Terakhir, dikejutkan dengan tewasnya Imam Slamet bin Pramu, Rabu (21/12) lalu. Terpidana kasua uang palsu tangkapan Polres Malang itu ditemukan tergantung di kain sarung yang diikatkan di kayu atas panggung hiburan sebelah lapangan.

Saat ditemukan dan diperiksa petugas, warga Kedung Kandang itu sudah tewas dengan lidah menjulur dan keluar cairan dari kemaluannya, sebagai tanda murni gantung diri.

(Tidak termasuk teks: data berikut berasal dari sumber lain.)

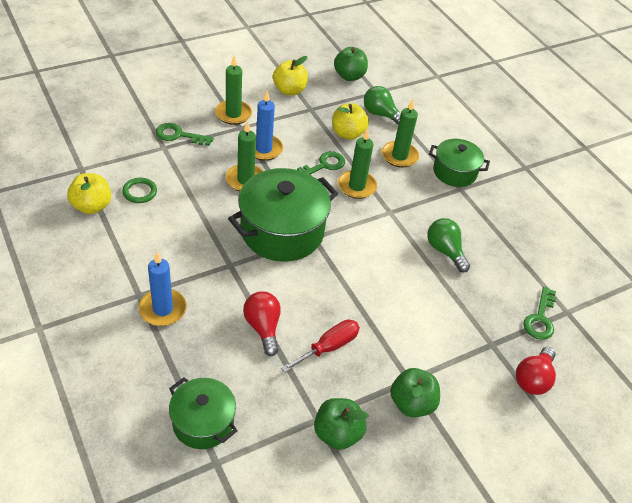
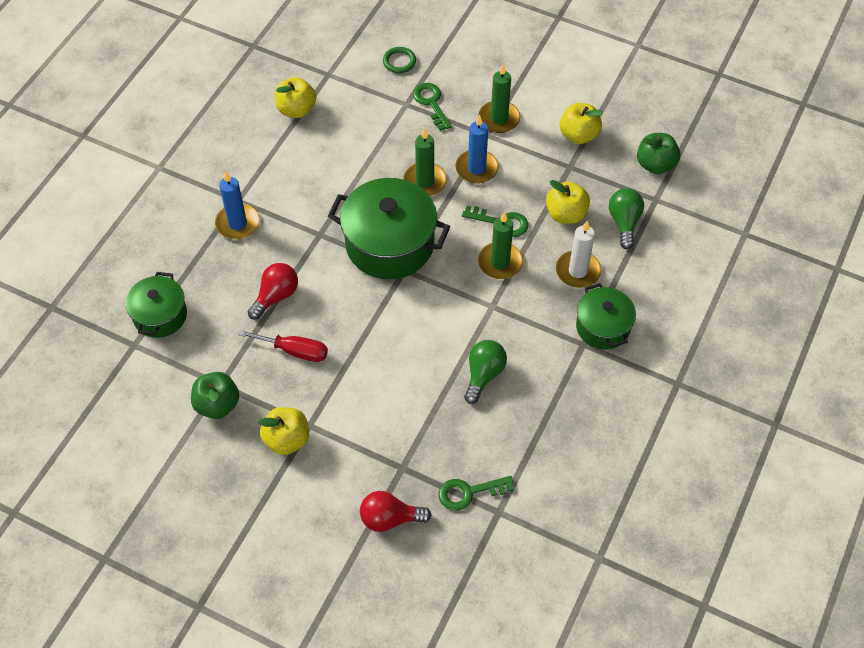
camera: 60 degrees right, 10 degrees up
green ring [122,178,157,203] -> green ring moved to [383,47,416,73]
green candle [382,99,419,168] -> white candle [556,221,601,288]
green apple [390,368,440,417] -> yellow apple [258,407,309,455]

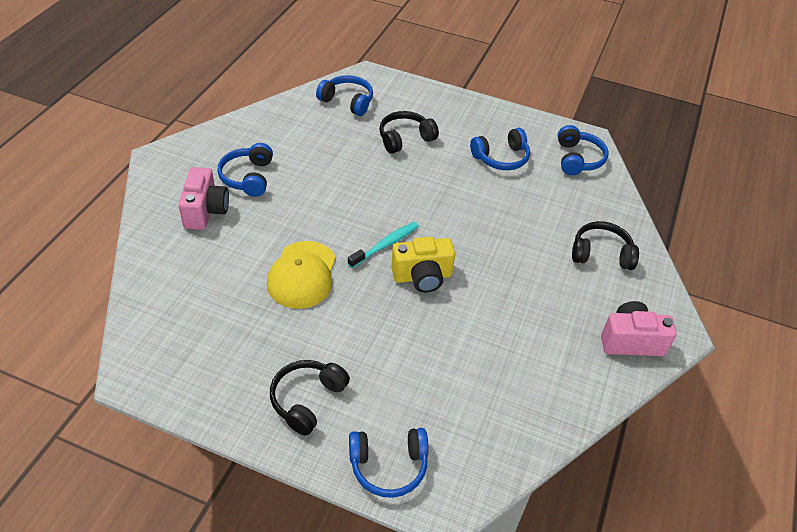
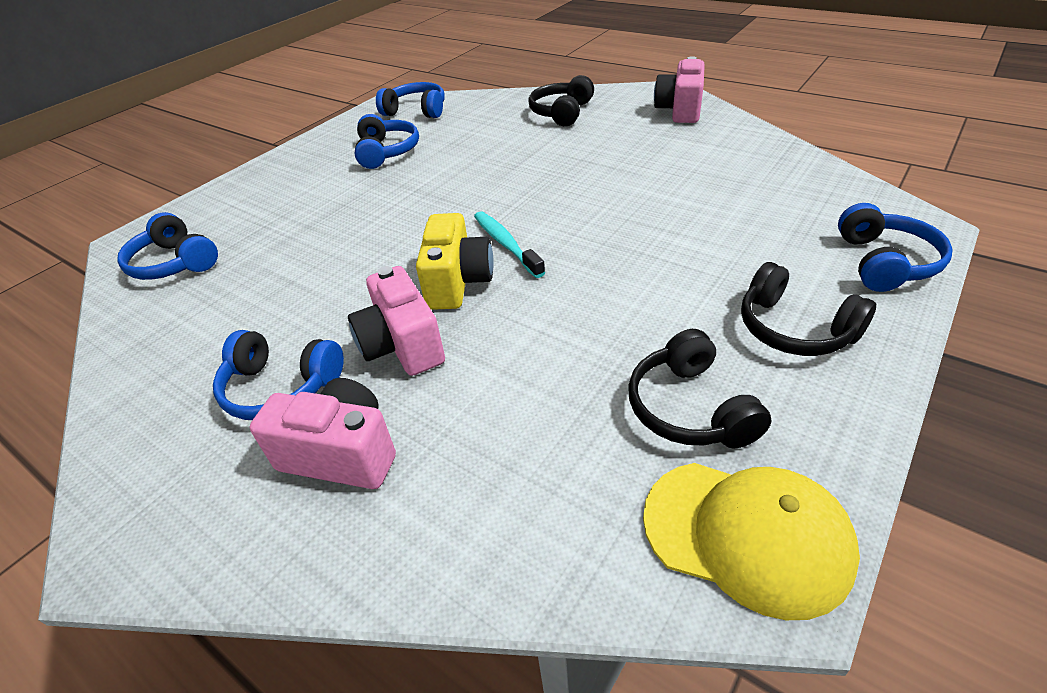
camera: 70 degrees left, 5 degrees down
yellow cap [267,241,336,309] -> yellow cap moved to [643,463,860,620]
blue headphones [316,75,373,116] -> blue headphones turned 90 degrees counterclockwise [117,212,218,280]
black headphones [379,111,439,154] -> black headphones moved to [628,329,771,448]
yellow camera [391,237,455,293] -> yellow camera moved to [416,213,494,310]
none -> pink camera [348,266,445,376]

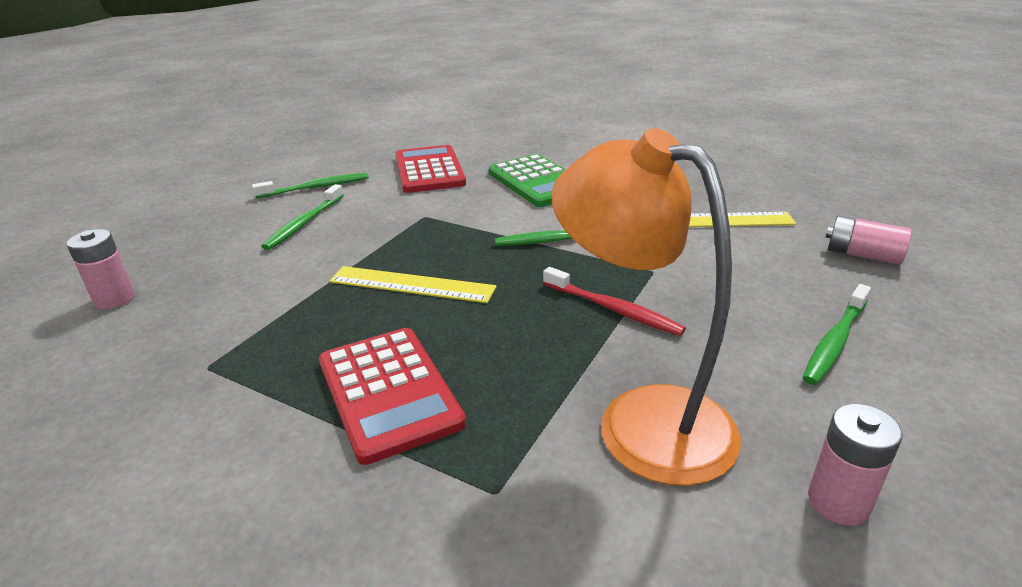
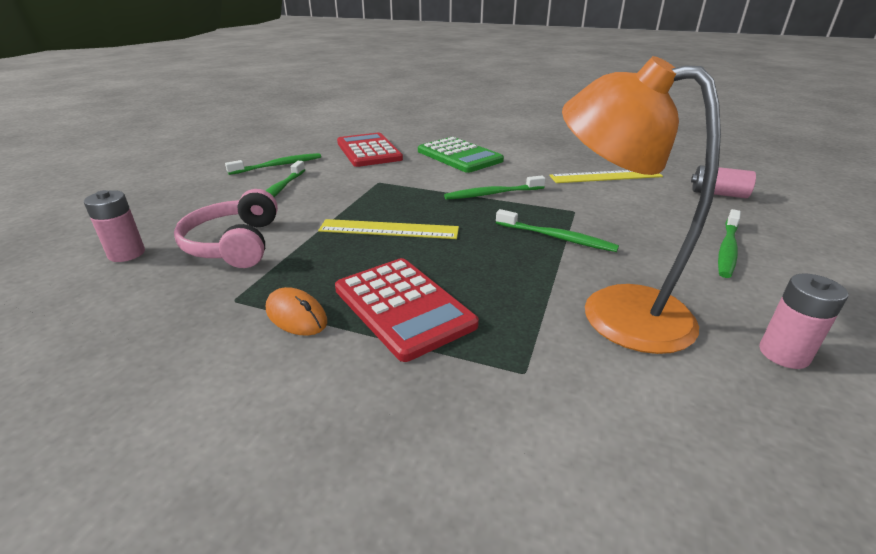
camera: 10 degrees left, 0 degrees up
red toothbrush [543,267,686,336] -> green toothbrush [496,209,619,252]
none -> pink headphones [174,189,278,268]
none -> orange mouse [266,287,327,336]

Kalapas Lowokwawu, Krismono, tak mengerti mengapa Slamet nekat mengakhiri hidupnya seperti itu. Padahal, sebelumnya ia tak menunjukkan gelagat aneh. “Ya dugaannya selalu masalah pribadi atau keluarga,” katanya.

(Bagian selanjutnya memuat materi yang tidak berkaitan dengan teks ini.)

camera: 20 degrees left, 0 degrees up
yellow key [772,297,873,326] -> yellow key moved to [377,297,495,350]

Sebelumnya satu napi lagi, bernama Dhimas Putra Fajar (32), warga Wonokromo, Surabaya gang 7, meninggal dengan cara yang sama, gantung diri, pada 12 Mei.

Tubuh napi kasus pencurian itu ditemukan menggantung dengan kain kaos yang ia ikatkan di teralis jendela tahanan setinggi dua meter.

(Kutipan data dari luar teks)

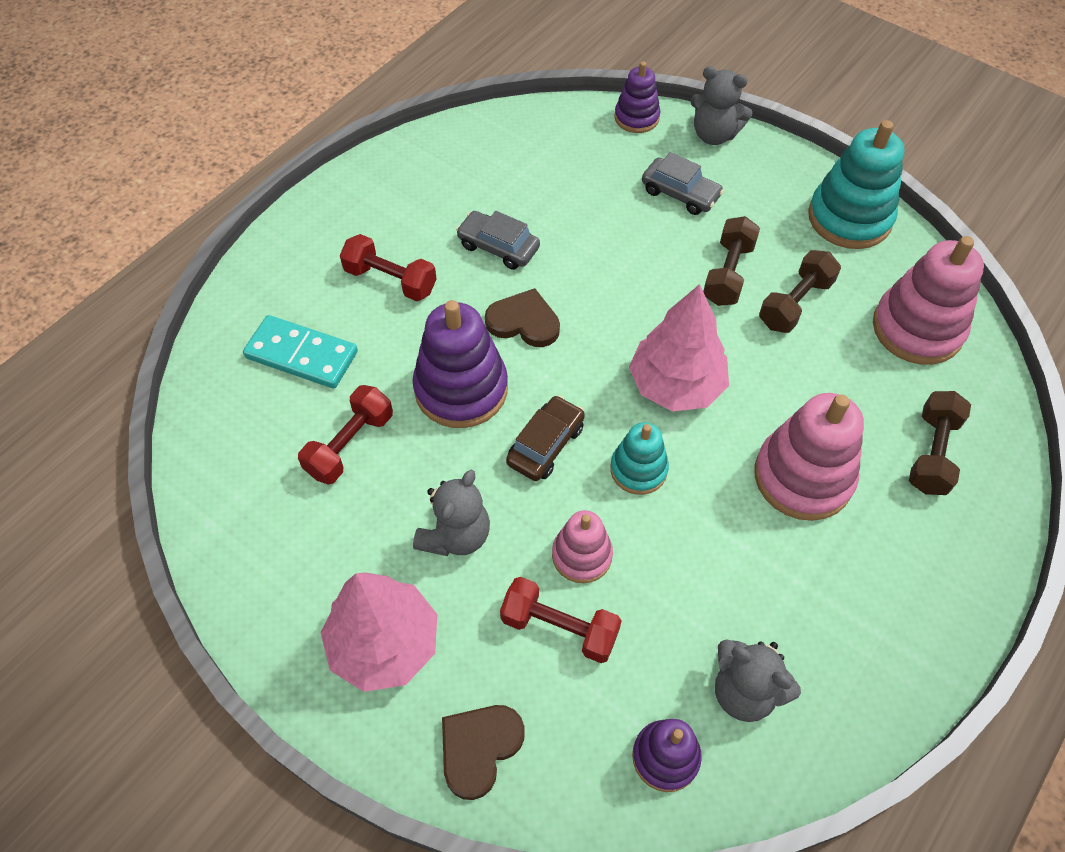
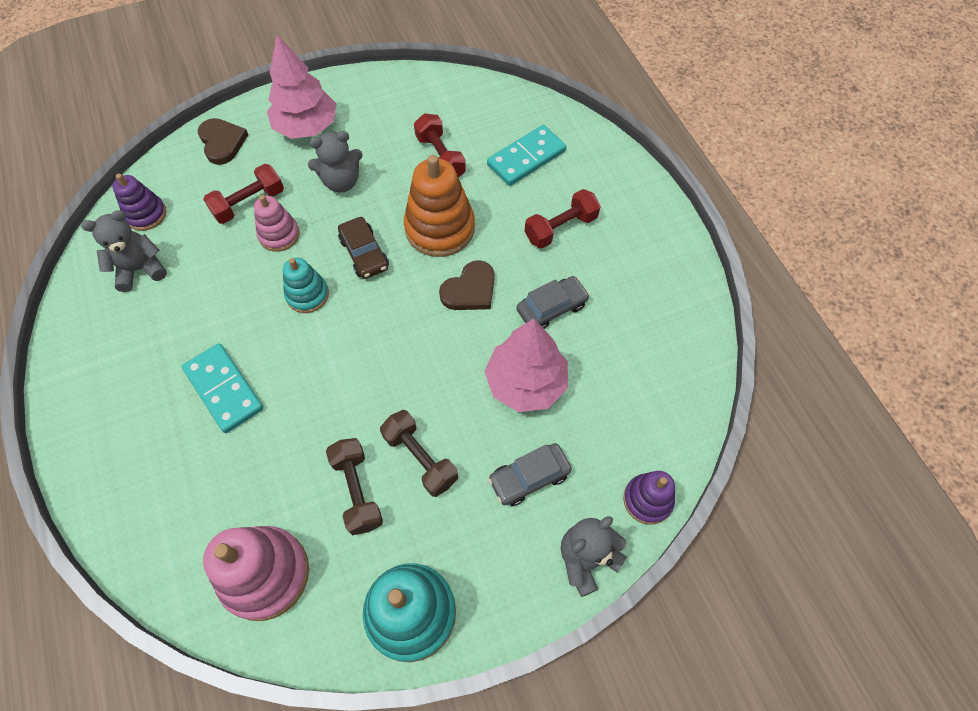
camera: 120 degrees right, 5 degrees up
purple stacking toy [413,300,508,428] -> orange stacking toy [404,155,475,257]
grey teddy bear [413,469,490,556] -> grey teddy bear turned 75 degrees counterclockwise [308,131,363,193]
pink tree [629,284,729,411] -> pink tree moved to [484,319,568,412]
pink stacking toy [755,393,864,521] -> turquoise domino [182,343,264,433]
brown dumbbell [909,391,971,495] -> none

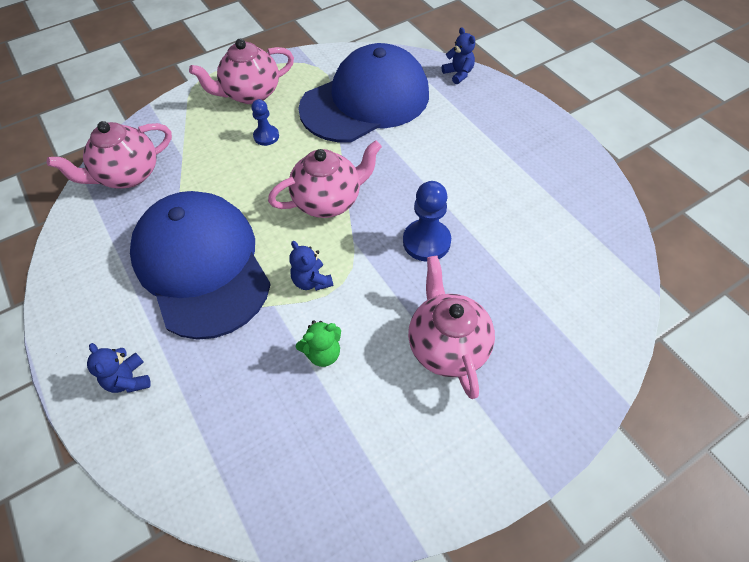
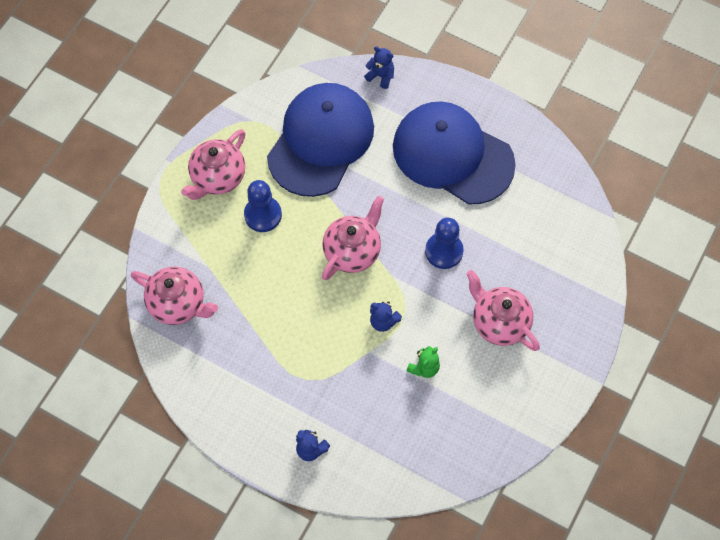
camera: 30 degrees left, 10 degrees up
pink teapot [47,121,172,189] -> pink teapot turned 90 degrees counterclockwise [131,266,218,325]
blue cap [130,191,271,340] -> blue cap moved to [393,101,516,205]
blue pawn [251,99,279,146] -> blue pawn [244,180,282,232], size x1.63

Penghuni kamar tahanan di sel khusus karena mengidap HIV Aids itu sempat ditolong, namun akhirnya dinyatakan meninggal di RS Saiful Anwar, pukul 05.00 WIB.

“Dulu ia pengguna narkoba parah, dugaan sementara karena putus asa,” jelas Krismono.

Selain itu, satu lagi kasus kematian narapidana di dalam lapas yang membuat heboh, yakni terkena bakteri Leptospira, pada Juli silam.

Wabah yang ditularkan dari air kencing tikus itu menyerang sedikitnya 240 napi. Akan tetapi, dua orang dinyatakan meninggal karenanya, yakni Fahrid Fajari (19) asal Dusun Wonoayu, Kabupaten Malang dan M Robi (38) asal Sukun, Kota Malang.

Fahrid meninggal lebih dulu pada 19 Juni disusul Robi satu bulan kemudian. Keduanya sempat dirawat intensif di RS Saiful Anwar bahkan sampai dioperasi. Namun sayang, takdir berkata lain.

Pihak Lapas Lowokwaru mengonfirmasi awalnya mengira para napi terkena demam berdarah, namun setelah dilakukan pengecekan lewat laboratorium, baru diketahui bahwa itu disebabkan air kencing tikus di beberapa sumber air sehingga terkena Leptospira.

Kebanyakan para napi memang meminum air mentah langsung dari keran. Sehingga, menjadi wajar apabil banyak yang terkena wabah itu.

Dokter Lapas Lowokwaru, Adib Solahudin, menyatakan, bakteri itu memang berbahaya, apalagi penderita sedang tidak dalam kondisi fit atau sakit.

“Jadi memang perlu diambil sampel darah untuk mengecek penyakitnya,” katanya, Senin 18 Juli.

Sejak saat itu, pihak lapas langsung menyatakan kasus Leptospirosis sebagai kejadian luar biasa dan memerangi tikus dengan menaruh jebakan di tiap titik. Hasilnya terbukti baik dan bisa menekan peredaran hewan pengerat itu.

Selanjutnya, pada 2017 mendatang. Kata Krismono akan menggalakkan bimbingan psikologi pada para napi agar tidak terlalu tertekan dan melakukan tindakan bunuh diri. Terlebih, warga binaan pemasyarkatan sudah melebihi kapasitas hingga 50 persen.

“Memang diakui banyak yang stres karena itu kami perlu terus adakan pendekatan,” tandasnya.